Ах, гг. Кипен, Лукьянов, Телешов, Чириков, Гусев-Оренбургский, Эрастов! Как хорошо было прежде!
Русский читатель так красиво поверил в деревянное железо и в мыльное золото, он так наивно прильнул к своей заповедной шкатулке, где сберегались дорогие бумаги со сладкой, манящей надписью:
«Акция на Максима Горького».
Он так легковерен, он так мечтателен — этот русский читатель, возникший только вчера.
Максим Горький — это было прекрасное предприятие. Это был номинальный капитал, о реализации которого никто и не задумывался. И какой могучий торговый дом — было товарищество «Знание», взявшееся за эксплуатацию этого капитала.
Оно десятки лет могло совершать операции в кредит, не боясь, что придет некто недоверчивый и скажет:
— Позвольте получить полновесной монетой.

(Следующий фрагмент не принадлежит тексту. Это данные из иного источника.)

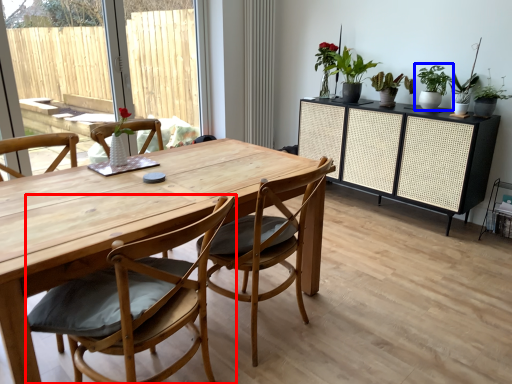
Question: Among these objects, which one is nearest to the camera, chair (highlighted by a red box) or houseplant (highlighted by a blue box)?

Choices:
 (A) chair
 (B) houseplant

Answer: (A)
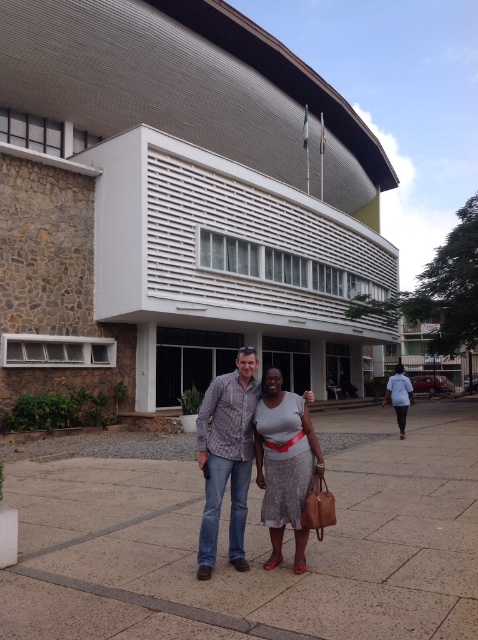
Question: Which point is farther to the camera?

Choices:
 (A) light blue fabric at center
 (B) plaid shirt at center
 (C) silver metallic dress at center

Answer: (A)

Question: Is plaid shirt at center in front of silver metallic dress at center?

Choices:
 (A) yes
 (B) no

Answer: (B)

Question: Is silver metallic dress at center above light blue fabric at center?

Choices:
 (A) yes
 (B) no

Answer: (A)

Question: Which object is the closest to the light blue fabric at center?

Choices:
 (A) silver metallic dress at center
 (B) plaid shirt at center

Answer: (B)

Question: Can you confirm if plaid shirt at center is positioned above light blue fabric at center?

Choices:
 (A) yes
 (B) no

Answer: (A)

Question: Among these points, which one is nearest to the camera?

Choices:
 (A) (265, 515)
 (B) (393, 385)

Answer: (A)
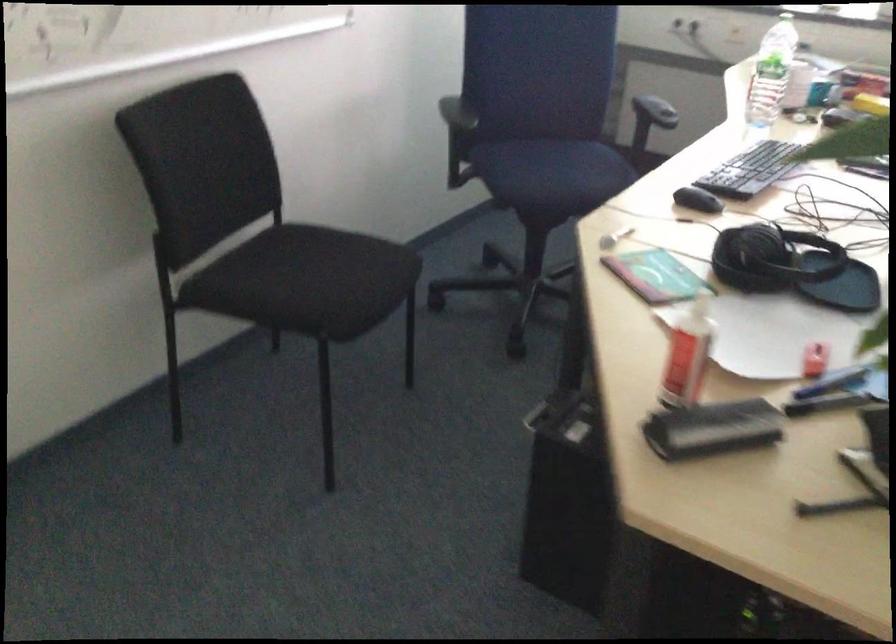
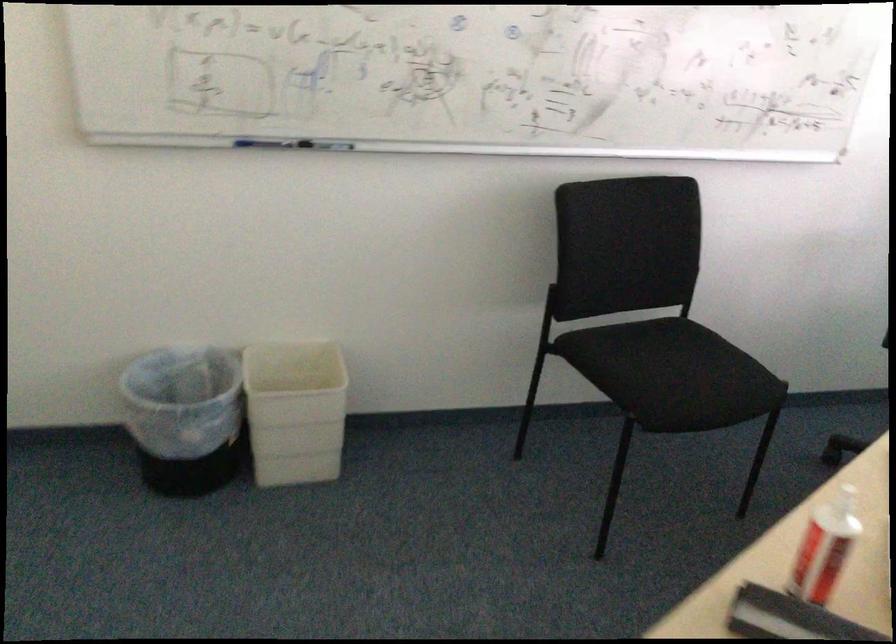
In the second image, find the point that corresponds to (x=659, y=334) in the first image.

(824, 547)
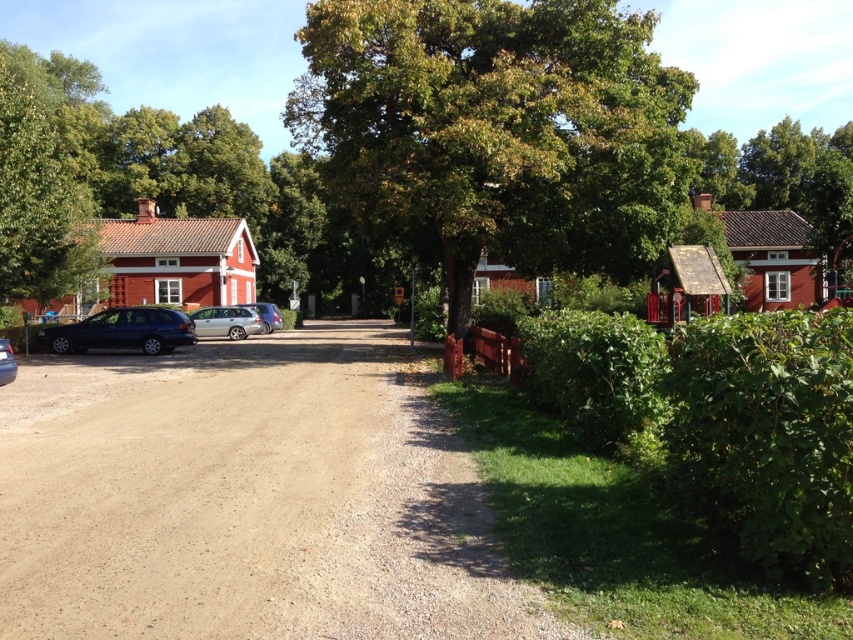
Is green leafy hedge at right below green leafy hedge at lower right?

Yes, green leafy hedge at right is below green leafy hedge at lower right.

Is green leafy hedge at right shorter than green leafy hedge at lower right?

In fact, green leafy hedge at right may be taller than green leafy hedge at lower right.

Who is more forward, (784, 380) or (605, 355)?

Positioned in front is point (784, 380).

Where is `green leafy hedge at right`? green leafy hedge at right is located at coordinates (718, 420).

Does green leafy tree at upper left appear under satin black station wagon at lower left?

Actually, green leafy tree at upper left is above satin black station wagon at lower left.

At what (x,y) coordinates should I click in order to perform the action: click on green leafy tree at upper left. Please return your answer as a coordinate pair (x, y). Looking at the image, I should click on (38, 189).

Is green leafy tree at center positioned before matte black car at left?

No, green leafy tree at center is further to the viewer.

Who is taller, green leafy tree at center or matte black car at left?

With more height is green leafy tree at center.

Locate an element on the screen. Image resolution: width=853 pixels, height=640 pixels. green leafy tree at center is located at coordinates (497, 129).

Locate an element on the screen. green leafy tree at center is located at coordinates (497, 129).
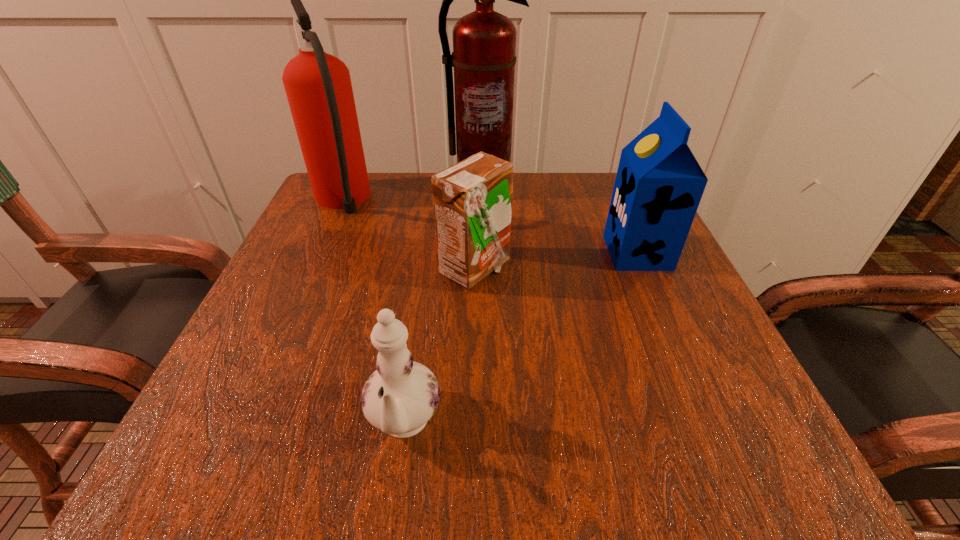
The width and height of the screenshot is (960, 540). Find the location of `free space in the image that satisfies the following two spatial constraints: 1. on the straw side of the shorter carton; 2. at the spout of the nearest object`. free space in the image that satisfies the following two spatial constraints: 1. on the straw side of the shorter carton; 2. at the spout of the nearest object is located at coordinates (472, 426).

Find the location of a particular element. The width and height of the screenshot is (960, 540). vacant area that satisfies the following two spatial constraints: 1. on the side of the right fire extinguisher with the handle and hose; 2. on the straw side of the left carton is located at coordinates (483, 269).

Locate an element on the screen. The image size is (960, 540). free spot that satisfies the following two spatial constraints: 1. on the straw side of the shorter carton; 2. at the spout of the nearest object is located at coordinates (472, 426).

This screenshot has height=540, width=960. Find the location of `free space that satisfies the following two spatial constraints: 1. on the straw side of the shorter carton; 2. at the spout of the nearest object`. free space that satisfies the following two spatial constraints: 1. on the straw side of the shorter carton; 2. at the spout of the nearest object is located at coordinates (472, 426).

Find the location of `free spot that satisfies the following two spatial constraints: 1. on the side of the right fire extinguisher with the handle and hose; 2. on the straw side of the shorter carton`. free spot that satisfies the following two spatial constraints: 1. on the side of the right fire extinguisher with the handle and hose; 2. on the straw side of the shorter carton is located at coordinates 483,269.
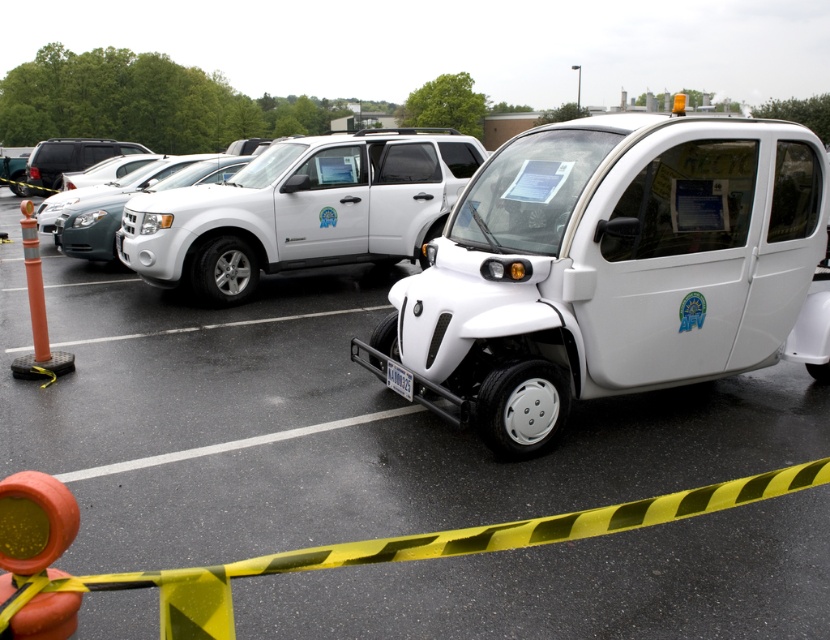
You are a parking attendant and need to locate the white matte electric car at center. According to the coordinates provided, where exactly is it positioned?

The white matte electric car at center is located at point (x=608, y=269).

You are standing in the parking lot and want to locate the point at coordinates (608, 269). Based on the scene description, which vehicle should you look for?

The point at coordinates (608, 269) is located on the white matte electric car at center.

Ах, это было широкое и размашистое дело.
Ты Эрастов? Твоя цена грош на литературной бирже? Ничего! Завтра мы сыграем на повышение, мы взмылим тебя, мы пустим на подмогу Андреева, Горького, Бальмонта, мы нажмем все биржевые пружины — и вот за тебя дают баснословную цену, вот уже спрос на тебя вырос до небывалых размеров, к тебе тянутся жадные руки маклеров, — и пускай потом, когда наступит крах, платится бедный, обманутый Гопкинс, пусть он царапает стену и рвет парик, пусть он, владелец десятка Эрастовых, за которых теперь не дают ничего, погрузится в скучную пыльную духовную нищету, — дело сделано, можно приниматься за Гусева-Оренбургского, за Кипена, за Сулержицкого, за Лукьянова, за Зиновия Пэ[133]
. Мы сдадим миллионам русских читателей все, что есть пресного, темного, вялого в русской литературе, ибо мы завладели духовной биржей, ибо у нас есть свои «быки», свои «медведи», ибо всегда можем мы пустить в ход свою «манишку», — мы можем все, все, все.